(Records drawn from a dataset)
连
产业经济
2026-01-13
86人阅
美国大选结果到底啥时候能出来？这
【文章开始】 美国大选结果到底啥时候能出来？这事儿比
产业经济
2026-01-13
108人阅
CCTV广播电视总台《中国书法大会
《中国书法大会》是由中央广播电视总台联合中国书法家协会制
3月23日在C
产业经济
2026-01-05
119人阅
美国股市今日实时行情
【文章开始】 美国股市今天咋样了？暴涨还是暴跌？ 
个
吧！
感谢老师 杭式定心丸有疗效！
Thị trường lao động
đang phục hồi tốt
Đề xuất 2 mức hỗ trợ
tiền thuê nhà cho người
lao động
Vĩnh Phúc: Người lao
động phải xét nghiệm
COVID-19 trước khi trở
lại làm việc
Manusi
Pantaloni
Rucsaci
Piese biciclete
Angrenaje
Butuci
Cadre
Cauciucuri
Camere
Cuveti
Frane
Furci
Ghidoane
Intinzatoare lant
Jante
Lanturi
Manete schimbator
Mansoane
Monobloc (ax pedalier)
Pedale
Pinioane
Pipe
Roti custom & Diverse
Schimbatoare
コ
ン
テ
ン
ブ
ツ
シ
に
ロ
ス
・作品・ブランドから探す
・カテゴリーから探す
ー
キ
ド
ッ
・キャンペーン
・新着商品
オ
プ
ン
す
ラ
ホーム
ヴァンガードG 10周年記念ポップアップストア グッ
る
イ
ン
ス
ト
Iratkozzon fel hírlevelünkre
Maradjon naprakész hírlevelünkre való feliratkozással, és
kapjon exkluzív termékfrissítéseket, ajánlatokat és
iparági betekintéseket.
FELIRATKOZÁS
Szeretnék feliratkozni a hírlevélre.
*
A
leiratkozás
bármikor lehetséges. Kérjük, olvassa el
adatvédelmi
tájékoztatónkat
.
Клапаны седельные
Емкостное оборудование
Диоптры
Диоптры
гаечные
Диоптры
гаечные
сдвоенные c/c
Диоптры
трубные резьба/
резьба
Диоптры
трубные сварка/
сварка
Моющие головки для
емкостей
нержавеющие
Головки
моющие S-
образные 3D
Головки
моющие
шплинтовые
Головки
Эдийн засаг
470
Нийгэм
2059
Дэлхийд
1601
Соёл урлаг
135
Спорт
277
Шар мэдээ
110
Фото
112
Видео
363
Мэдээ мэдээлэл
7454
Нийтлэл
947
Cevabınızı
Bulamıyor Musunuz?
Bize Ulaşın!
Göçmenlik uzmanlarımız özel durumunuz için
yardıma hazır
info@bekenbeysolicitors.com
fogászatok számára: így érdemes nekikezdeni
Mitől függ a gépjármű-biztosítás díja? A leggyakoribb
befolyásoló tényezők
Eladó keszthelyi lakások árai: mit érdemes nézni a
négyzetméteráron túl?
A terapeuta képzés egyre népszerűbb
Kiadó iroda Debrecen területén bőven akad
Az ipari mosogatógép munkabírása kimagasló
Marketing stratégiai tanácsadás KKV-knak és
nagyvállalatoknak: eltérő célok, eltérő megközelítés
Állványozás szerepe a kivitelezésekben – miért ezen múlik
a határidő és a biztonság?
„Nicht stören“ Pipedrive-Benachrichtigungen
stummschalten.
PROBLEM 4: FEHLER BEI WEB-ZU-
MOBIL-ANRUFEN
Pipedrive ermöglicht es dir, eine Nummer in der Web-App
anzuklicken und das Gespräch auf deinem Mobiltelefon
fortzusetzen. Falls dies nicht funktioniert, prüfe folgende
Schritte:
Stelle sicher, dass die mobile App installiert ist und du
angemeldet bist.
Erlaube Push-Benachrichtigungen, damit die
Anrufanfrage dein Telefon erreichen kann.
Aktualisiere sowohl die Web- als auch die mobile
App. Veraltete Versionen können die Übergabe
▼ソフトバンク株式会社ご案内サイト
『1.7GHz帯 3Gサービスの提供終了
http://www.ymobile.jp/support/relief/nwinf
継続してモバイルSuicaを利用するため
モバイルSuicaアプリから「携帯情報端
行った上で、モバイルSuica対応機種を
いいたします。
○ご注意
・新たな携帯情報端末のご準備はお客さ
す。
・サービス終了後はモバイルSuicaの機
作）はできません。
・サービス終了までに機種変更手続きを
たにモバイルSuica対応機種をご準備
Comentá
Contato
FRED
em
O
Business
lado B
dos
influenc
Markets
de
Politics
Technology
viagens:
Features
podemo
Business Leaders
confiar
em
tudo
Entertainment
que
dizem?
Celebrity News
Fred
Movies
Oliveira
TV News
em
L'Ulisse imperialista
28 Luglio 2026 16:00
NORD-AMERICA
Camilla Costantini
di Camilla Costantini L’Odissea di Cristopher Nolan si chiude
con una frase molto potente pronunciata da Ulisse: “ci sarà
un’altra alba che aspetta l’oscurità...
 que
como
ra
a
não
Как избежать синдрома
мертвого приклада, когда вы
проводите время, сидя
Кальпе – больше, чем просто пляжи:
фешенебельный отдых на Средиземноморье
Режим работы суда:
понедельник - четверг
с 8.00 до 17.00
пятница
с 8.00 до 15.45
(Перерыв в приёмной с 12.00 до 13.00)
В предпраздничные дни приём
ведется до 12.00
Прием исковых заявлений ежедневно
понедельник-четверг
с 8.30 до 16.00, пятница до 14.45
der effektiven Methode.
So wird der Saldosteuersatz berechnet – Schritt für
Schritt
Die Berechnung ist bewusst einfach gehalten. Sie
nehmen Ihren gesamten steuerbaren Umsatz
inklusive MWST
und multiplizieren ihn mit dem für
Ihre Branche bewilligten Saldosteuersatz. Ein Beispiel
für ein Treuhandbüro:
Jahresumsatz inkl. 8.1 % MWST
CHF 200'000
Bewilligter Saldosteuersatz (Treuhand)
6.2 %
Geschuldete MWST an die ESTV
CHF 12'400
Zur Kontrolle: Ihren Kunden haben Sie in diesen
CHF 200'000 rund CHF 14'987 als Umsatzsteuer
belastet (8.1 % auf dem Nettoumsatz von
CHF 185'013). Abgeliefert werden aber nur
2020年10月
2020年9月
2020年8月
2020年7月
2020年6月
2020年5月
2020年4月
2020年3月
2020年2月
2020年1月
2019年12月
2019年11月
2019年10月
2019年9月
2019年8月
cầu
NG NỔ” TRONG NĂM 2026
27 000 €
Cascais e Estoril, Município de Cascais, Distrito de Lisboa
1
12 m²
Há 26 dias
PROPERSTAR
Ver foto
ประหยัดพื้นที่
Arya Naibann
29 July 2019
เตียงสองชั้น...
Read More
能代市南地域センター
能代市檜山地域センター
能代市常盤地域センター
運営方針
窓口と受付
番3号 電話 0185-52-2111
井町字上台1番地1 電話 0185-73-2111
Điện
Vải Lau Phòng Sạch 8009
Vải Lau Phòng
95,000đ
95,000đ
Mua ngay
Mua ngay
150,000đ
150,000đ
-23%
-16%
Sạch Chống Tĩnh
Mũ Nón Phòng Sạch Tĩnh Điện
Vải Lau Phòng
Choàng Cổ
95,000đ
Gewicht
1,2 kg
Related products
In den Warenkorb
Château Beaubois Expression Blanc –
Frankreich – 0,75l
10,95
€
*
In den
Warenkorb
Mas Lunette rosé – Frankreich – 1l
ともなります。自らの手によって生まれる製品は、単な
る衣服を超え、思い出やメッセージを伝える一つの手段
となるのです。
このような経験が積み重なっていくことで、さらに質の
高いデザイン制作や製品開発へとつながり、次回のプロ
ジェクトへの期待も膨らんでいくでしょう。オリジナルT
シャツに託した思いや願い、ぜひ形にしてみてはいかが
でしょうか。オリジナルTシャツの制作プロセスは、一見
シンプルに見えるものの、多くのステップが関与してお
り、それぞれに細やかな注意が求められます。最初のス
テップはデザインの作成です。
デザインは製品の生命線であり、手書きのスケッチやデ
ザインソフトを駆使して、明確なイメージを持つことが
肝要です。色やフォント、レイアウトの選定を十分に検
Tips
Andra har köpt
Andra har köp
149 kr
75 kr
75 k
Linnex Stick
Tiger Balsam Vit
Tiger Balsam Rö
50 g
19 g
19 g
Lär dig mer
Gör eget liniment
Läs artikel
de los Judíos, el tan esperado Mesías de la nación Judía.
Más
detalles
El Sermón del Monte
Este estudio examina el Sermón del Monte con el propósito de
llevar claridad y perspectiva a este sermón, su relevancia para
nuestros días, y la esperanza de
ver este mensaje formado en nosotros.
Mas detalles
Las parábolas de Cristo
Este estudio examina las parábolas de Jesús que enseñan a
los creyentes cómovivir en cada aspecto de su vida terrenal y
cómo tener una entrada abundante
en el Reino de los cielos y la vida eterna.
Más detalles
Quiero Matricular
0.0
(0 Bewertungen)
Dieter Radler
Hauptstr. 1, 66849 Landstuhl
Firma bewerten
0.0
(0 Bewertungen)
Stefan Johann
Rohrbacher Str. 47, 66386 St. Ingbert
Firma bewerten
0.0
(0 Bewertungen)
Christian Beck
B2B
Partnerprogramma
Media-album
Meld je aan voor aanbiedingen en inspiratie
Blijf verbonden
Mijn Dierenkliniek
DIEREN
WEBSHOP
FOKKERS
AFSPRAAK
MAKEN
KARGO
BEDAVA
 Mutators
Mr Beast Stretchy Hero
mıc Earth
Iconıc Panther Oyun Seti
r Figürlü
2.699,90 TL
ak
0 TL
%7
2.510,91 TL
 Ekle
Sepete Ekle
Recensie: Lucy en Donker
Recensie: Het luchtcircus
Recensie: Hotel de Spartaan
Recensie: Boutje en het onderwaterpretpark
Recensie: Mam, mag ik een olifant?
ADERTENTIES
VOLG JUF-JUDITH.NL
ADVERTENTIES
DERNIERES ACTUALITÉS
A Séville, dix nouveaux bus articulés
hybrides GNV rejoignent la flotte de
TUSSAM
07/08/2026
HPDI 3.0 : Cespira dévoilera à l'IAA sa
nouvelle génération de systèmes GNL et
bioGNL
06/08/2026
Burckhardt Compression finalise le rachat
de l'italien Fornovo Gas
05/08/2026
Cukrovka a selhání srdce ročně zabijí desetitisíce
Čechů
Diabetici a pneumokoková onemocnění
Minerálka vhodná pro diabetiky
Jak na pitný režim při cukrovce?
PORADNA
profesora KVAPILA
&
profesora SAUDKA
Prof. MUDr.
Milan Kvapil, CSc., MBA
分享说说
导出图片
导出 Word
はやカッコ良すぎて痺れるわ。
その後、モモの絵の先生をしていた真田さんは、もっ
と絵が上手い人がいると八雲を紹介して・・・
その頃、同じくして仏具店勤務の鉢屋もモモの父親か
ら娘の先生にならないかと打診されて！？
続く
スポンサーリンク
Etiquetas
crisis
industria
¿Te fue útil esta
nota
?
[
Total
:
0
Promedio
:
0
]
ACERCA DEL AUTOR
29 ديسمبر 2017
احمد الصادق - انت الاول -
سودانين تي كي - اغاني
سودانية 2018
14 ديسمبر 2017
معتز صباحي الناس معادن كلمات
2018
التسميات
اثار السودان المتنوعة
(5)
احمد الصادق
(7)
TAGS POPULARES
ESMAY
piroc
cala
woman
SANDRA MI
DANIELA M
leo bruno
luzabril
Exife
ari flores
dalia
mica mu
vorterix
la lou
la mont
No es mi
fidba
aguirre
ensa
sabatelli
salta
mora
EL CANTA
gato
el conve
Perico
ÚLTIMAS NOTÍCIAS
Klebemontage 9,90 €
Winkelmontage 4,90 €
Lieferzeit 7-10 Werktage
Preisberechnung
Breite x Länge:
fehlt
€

> **WORK TASK**
Output only the lines from the top of the entries through the one holding "leiratkozás", copied exactly.

> **THE ANSWER**
连
产业经济
2026-01-13
86人阅
美国大选结果到底啥时候能出来？这
【文章开始】 美国大选结果到底啥时候能出来？这事儿比
产业经济
2026-01-13
108人阅
CCTV广播电视总台《中国书法大会
《中国书法大会》是由中央广播电视总台联合中国书法家协会制
3月23日在C
产业经济
2026-01-05
119人阅
美国股市今日实时行情
【文章开始】 美国股市今天咋样了？暴涨还是暴跌？ 
个
吧！
感谢老师 杭式定心丸有疗效！
Thị trường lao động
đang phục hồi tốt
Đề xuất 2 mức hỗ trợ
tiền thuê nhà cho người
lao động
Vĩnh Phúc: Người lao
động phải xét nghiệm
COVID-19 trước khi trở
lại làm việc
Manusi
Pantaloni
Rucsaci
Piese biciclete
Angrenaje
Butuci
Cadre
Cauciucuri
Camere
Cuveti
Frane
Furci
Ghidoane
Intinzatoare lant
Jante
Lanturi
Manete schimbator
Mansoane
Monobloc (ax pedalier)
Pedale
Pinioane
Pipe
Roti custom & Diverse
Schimbatoare
コ
ン
テ
ン
ブ
ツ
シ
に
ロ
ス
・作品・ブランドから探す
・カテゴリーから探す
ー
キ
ド
ッ
・キャンペーン
・新着商品
オ
プ
ン
す
ラ
ホーム
ヴァンガードG 10周年記念ポップアップストア グッ
る
イ
ン
ス
ト
Iratkozzon fel hírlevelünkre
Maradjon naprakész hírlevelünkre való feliratkozással, és
kapjon exkluzív termékfrissítéseket, ajánlatokat és
iparági betekintéseket.
FELIRATKOZÁS
Szeretnék feliratkozni a hírlevélre.
*
A
leiratkozás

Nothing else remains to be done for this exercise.